Cover basic information, such as the business type (sole proprietorship, S-corp., etc.), years in operation, location, number of employees, etc. It should include the overall company strategy and key successes and describe the company's future objectives and goals and how they will be met.
This section should include a short description of each top manager's skills and experience and may list certain supporting staff (such as the company's accounting firm or specific consultants who provide mission-critical services or will be key in implementing a proposed business change). If appropriate, it may also include an organization chart and employment policies. It should also address the question of whether or not the company's goals and objectives will require additional management or staff; estimated costs for that should be addressed in the financial projections and/or an appendix.

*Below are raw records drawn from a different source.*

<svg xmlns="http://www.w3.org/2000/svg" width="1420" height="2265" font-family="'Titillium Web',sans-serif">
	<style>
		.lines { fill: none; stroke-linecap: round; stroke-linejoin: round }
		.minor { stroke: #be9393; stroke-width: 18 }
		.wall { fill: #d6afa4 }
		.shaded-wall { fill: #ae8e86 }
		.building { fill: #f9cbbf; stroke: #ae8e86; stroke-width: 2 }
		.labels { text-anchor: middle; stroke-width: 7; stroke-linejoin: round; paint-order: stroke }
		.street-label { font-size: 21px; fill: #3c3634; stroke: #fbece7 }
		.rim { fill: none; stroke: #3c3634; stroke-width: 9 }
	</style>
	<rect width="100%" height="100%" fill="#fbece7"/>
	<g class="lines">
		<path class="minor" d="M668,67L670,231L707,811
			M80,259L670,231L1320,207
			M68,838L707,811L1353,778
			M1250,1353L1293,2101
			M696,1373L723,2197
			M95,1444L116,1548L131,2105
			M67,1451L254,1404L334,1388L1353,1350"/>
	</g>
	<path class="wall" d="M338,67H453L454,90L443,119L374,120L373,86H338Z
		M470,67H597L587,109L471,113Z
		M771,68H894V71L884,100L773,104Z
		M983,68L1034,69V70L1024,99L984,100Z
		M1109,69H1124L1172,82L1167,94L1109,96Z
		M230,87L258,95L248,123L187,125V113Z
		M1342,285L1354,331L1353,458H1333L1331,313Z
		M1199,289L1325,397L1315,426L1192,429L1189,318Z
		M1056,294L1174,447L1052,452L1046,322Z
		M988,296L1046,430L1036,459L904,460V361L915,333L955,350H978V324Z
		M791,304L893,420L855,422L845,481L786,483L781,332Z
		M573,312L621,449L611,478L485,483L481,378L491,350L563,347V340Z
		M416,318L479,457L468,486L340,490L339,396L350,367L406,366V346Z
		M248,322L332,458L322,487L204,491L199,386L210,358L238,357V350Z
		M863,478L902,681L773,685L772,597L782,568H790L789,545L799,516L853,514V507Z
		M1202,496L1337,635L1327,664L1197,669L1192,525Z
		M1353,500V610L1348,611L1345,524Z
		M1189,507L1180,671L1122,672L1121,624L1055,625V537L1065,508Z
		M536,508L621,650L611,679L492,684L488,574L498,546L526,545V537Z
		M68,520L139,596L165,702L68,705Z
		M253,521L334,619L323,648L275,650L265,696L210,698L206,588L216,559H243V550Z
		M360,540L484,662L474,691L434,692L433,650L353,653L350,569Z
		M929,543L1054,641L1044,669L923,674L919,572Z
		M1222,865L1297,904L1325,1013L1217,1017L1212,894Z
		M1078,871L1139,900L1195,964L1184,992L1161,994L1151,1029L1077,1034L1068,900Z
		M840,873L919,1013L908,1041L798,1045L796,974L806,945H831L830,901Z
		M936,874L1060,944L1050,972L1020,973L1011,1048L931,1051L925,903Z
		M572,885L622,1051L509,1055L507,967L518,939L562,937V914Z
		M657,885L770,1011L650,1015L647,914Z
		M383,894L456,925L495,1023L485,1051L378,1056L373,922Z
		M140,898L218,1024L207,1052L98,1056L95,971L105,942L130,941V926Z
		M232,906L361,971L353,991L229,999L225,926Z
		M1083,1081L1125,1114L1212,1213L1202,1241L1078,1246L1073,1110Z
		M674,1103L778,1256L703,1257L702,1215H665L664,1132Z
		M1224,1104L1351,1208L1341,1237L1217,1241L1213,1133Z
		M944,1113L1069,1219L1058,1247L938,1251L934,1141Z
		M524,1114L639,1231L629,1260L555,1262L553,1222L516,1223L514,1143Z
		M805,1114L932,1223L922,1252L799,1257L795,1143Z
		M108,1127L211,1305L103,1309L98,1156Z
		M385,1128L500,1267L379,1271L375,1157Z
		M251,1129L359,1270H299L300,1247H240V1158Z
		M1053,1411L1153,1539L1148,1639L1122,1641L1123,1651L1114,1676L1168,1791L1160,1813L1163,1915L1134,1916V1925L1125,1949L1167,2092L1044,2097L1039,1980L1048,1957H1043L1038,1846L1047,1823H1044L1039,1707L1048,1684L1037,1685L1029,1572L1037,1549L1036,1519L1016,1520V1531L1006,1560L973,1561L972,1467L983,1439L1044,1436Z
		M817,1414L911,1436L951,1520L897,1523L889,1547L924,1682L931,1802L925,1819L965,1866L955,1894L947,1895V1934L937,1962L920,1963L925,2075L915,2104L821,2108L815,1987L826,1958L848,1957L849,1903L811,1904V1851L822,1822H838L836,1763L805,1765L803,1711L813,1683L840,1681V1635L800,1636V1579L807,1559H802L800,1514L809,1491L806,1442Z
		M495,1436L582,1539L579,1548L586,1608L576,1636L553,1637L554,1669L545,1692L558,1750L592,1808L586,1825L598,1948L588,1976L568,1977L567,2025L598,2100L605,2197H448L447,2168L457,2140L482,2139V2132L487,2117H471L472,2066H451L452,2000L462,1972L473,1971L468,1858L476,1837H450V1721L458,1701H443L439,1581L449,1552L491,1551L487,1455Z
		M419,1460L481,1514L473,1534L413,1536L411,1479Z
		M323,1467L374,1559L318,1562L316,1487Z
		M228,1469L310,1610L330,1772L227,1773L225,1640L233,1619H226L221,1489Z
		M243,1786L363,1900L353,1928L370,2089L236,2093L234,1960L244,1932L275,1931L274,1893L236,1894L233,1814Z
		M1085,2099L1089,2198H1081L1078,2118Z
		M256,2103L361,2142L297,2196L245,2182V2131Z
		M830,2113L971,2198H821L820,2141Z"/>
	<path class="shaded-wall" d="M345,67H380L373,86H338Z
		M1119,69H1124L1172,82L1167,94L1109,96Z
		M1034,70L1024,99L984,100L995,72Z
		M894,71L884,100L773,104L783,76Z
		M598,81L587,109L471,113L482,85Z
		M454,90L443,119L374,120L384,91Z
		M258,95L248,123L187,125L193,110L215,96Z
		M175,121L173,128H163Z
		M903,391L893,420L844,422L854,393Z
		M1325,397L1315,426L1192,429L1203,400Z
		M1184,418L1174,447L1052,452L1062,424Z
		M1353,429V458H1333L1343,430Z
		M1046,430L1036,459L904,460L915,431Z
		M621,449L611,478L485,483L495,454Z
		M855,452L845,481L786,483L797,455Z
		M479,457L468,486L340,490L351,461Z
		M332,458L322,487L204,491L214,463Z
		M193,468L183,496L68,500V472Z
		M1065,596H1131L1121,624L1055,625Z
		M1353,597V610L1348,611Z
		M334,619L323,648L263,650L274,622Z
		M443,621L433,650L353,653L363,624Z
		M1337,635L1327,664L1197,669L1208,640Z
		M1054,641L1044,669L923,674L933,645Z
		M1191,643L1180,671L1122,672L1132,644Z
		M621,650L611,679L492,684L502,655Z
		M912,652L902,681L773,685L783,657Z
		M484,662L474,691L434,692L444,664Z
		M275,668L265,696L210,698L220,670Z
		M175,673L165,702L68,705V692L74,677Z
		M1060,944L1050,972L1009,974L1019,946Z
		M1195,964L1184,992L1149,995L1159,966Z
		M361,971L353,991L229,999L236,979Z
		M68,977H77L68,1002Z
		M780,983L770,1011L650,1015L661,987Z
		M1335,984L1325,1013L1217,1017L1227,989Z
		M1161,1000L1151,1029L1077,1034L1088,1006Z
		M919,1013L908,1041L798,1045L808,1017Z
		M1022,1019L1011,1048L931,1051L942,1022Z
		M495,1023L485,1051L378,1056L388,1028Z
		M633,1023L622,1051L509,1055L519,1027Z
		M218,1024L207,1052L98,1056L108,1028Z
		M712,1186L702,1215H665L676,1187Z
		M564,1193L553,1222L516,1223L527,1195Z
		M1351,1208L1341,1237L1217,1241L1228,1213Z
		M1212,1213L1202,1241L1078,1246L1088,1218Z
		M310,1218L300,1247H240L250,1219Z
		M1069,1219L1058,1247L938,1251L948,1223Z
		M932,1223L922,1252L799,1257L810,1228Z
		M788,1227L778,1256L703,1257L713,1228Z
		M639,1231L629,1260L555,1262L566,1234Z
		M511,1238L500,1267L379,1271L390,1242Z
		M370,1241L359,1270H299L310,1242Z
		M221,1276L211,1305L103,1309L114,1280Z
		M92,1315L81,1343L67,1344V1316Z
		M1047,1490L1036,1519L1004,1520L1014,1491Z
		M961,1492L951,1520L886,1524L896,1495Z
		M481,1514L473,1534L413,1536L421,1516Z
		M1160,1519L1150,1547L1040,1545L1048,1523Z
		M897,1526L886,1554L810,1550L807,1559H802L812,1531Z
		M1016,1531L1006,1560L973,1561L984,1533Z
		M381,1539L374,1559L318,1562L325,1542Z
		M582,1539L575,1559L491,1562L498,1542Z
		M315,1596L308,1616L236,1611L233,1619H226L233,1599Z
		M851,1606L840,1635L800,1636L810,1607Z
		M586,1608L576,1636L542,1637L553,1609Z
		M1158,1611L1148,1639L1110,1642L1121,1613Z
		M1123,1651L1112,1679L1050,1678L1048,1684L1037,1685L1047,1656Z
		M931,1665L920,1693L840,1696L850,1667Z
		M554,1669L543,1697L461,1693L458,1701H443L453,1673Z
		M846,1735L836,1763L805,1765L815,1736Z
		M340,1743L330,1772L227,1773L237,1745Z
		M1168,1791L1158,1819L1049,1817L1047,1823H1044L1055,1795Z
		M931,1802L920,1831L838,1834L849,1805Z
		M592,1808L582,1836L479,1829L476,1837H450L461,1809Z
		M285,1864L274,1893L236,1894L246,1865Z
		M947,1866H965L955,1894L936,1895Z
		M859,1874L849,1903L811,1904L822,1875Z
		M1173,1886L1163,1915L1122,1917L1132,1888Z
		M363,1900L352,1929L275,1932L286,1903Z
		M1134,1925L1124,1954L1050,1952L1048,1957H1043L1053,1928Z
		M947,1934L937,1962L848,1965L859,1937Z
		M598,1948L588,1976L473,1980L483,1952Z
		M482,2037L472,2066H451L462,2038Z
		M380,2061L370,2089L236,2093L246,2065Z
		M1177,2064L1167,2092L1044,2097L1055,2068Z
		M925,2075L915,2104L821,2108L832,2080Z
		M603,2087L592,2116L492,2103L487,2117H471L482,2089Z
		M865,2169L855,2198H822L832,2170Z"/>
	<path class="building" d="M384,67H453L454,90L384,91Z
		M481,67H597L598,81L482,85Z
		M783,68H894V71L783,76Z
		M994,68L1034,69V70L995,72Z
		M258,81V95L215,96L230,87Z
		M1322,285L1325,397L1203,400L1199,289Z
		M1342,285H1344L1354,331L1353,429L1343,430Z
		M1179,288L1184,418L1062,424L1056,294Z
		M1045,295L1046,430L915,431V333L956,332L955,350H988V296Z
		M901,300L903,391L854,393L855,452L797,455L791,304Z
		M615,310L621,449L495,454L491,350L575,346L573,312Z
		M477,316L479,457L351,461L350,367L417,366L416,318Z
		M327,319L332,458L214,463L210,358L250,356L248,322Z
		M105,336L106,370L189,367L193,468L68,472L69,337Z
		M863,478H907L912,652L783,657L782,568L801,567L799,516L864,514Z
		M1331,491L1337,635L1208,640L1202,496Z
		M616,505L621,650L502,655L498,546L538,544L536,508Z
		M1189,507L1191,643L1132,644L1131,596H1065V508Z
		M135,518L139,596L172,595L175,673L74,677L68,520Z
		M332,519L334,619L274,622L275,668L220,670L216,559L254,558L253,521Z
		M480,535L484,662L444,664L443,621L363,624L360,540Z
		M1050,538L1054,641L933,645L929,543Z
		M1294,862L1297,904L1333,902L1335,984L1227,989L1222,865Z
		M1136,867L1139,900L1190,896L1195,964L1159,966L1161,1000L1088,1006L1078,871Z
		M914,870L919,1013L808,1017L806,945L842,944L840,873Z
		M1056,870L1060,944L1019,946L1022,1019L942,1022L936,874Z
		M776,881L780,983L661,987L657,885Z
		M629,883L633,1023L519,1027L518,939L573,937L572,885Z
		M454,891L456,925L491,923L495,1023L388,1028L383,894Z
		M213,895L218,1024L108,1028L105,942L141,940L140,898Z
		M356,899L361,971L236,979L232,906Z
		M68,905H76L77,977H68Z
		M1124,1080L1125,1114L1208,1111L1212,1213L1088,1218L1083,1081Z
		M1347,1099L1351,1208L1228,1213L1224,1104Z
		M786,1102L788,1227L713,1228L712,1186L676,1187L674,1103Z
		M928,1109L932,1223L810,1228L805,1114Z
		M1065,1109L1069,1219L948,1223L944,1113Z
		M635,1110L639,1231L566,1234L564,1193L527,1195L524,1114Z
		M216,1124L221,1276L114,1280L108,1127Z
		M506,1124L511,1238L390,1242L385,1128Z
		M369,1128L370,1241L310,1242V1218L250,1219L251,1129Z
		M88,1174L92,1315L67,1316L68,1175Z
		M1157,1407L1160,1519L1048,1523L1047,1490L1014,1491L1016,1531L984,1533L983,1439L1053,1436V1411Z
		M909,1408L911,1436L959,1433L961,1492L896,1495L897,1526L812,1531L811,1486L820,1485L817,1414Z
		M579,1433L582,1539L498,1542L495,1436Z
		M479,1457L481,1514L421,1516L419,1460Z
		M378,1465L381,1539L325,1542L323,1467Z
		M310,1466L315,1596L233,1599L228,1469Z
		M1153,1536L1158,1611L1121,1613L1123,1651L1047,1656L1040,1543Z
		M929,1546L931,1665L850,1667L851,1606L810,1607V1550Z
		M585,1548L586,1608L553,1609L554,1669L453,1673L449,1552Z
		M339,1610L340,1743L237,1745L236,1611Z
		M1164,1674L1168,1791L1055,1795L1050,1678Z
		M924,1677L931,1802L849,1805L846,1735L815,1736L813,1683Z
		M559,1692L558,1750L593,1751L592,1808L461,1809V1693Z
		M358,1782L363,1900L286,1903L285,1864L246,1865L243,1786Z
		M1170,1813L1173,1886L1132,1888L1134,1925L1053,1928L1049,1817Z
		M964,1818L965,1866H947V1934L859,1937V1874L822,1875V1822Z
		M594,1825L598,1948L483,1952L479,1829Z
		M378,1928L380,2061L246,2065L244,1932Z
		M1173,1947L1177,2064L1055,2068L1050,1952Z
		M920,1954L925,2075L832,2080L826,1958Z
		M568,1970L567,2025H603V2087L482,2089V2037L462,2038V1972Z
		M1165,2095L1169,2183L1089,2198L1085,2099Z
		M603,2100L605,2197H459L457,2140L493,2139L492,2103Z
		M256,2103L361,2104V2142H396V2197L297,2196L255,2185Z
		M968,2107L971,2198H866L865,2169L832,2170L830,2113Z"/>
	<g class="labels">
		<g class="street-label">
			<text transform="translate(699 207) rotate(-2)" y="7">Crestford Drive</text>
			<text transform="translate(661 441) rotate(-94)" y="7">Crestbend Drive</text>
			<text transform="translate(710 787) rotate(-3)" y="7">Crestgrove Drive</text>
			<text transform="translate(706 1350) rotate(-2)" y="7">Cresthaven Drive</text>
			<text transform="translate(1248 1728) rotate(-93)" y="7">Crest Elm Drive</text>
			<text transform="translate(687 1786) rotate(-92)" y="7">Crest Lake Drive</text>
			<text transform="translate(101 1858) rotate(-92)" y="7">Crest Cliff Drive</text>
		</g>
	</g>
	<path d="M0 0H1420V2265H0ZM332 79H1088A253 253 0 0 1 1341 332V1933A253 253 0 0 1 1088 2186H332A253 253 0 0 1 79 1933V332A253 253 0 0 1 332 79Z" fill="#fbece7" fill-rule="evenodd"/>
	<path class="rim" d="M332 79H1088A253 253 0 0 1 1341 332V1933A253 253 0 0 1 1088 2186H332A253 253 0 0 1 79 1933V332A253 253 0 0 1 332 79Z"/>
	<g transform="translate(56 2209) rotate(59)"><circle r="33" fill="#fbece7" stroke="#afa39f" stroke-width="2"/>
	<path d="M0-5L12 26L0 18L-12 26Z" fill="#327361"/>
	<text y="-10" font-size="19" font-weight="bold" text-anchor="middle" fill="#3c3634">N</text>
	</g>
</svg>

Clearly describe the product or service (try to avoid industry-specific terms which the audience may not understand). Include any factors which differentiate the product or service from similar ones sold by competitors (e.g. it is faster or less expensive). You may want to include catalogs, photographs, sell sheets, etc. or product reviews, and customer endorsements or testimonials. If you have a lot of material, include only a few and put the rest in an appendix.
Specifically identify the primary and secondary market. Include potential additional revenue sources (e.g. affiliate programs, banner ads, marketing partnerships with related companies, etc.). This should be an overview; detailed information regarding these items may be included in an appendix.
Market Research and Analysis
Whether you use formal or informal research and analysis, you need to demonstrate that there is a need for your product. You might also include supporting data in an appendix.
This should include more than your advertising budget. A comprehensive marketing plan addresses many issues, including public relations, associate programs, co-marketing with complimentary businesses, pricing and packaging strategy, distribution, sales incentives, and industry trends. Provide an overview here, with the complete plan as an attachment or appendix.
Be specific in identifying your competition and their target market. Describe similar products or services and show why yours has an advantage or how it will be differentiated. If you plan on creating a demand for your product by offering 24-7 customer service or free delivery and the competition doesn't, talk about it in this section of the business plan.
How will the business operate? What is the general process used to take goods from raw materials to finished product? For providing services? How will quality and customer service be measured and maintained?
This section should describe the company's capital equipment requirements, investment needs, etc.
Historical Financial Data
(This only applies if you are working with or buying an existing business.) Include income statements, cash flow analysis and balance sheets. If the historical data does not demonstrate good management or the numbers are 'bad', provide an analysis of what caused the problems and what changes you are making to correct them.
Describe the assumptions which were used in creating future projections. For instance, what industry trends did you use, what assumptions are you making about your target market, etc. You might include supporting information (trade magazine articles, surveys, etc.) in an appendix.
Estimate company growth over a five-year period. If applicable, compare to industry growth.
Use of Proceeds
Describe how profits will be utilized. What percentage is expected to be reinvested into the company? Will these investments involve equipment purchases, relocation, staff training, etc.? What percentage is expected to be taken out of the company as profit? If this is a financing proposal, what percentage will go back to investors or into loan repayment?
Describe risks which could affect projections, and show that management has the capability to address them. Demonstrate that you have thought out possible scenarios and how you would respond to them. Have you planned on enough capitalization to survive a slow period? Would you be able to replace key staff? Think up worst-case scenarios and make sure you would be able to address them.
Describe how the company plans to execute the business plan over time. Use charts or timelines to detail specific goals or steps the company will take to meet objectives.
This section should include supporting information, such as management resumes, industry-related articles or detailed breakdowns of information summarized in the body of the plan. Reference this information in the appropriate sections of the business plan.